この作品は、本当に音楽そのものやミュージシャンの描写が見事だと思う。今回の第5巻もまた、ジャズプレイヤーのアイコンタクトやインプロビゼーションがふんだんに、そして繊細に描かれていた。もうそれだけで、お腹がいっぱいになるくらいなのだ。ついにドイツで多国籍のバンドを組み、ツアーを始める"D"こと宮本大。曲者揃いのバンドメンバーの個性も、ポーランド、フランス、ドイツといったバックグラウンドをうまく反映させながら描いている。

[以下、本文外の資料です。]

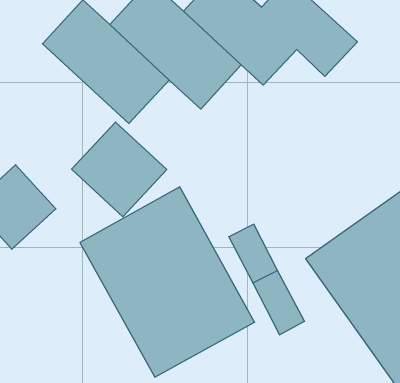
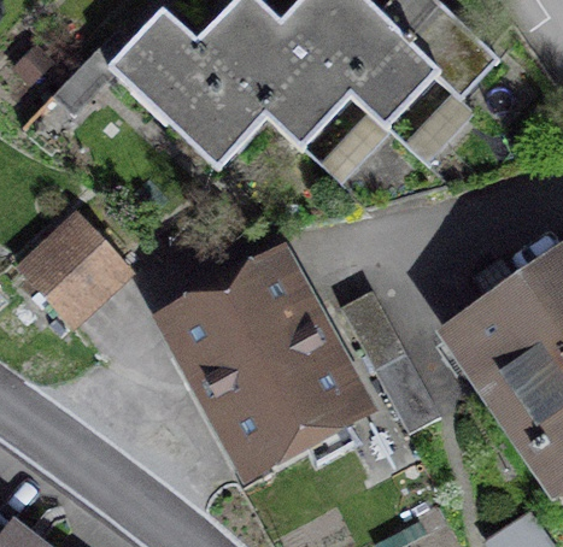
building: [72,122,167,217] -> none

特に、ポーランド出身のピアニストであるブルーノ・カミンスキーの描き方は秀逸で、隣国ドイツにおけるポーランドの国民性や音楽性のとらえ方がいかにもという形で表現されていて興味深い。ドイツを舞台にしたのも、このあたりを描きたかったからなのだろうか。
若干違和感があるのは、日本にいるころはもっと頼りなさげだった宮本大が、つたない英語ながら自信を持って自分を表現している部分。成長を感じるという言い方もできるのだが、それならもう少しその過程を描いて欲しかったという思いもある。成長の物語というよりも、ミュージシャンとしての大成がテーマなのだろうか。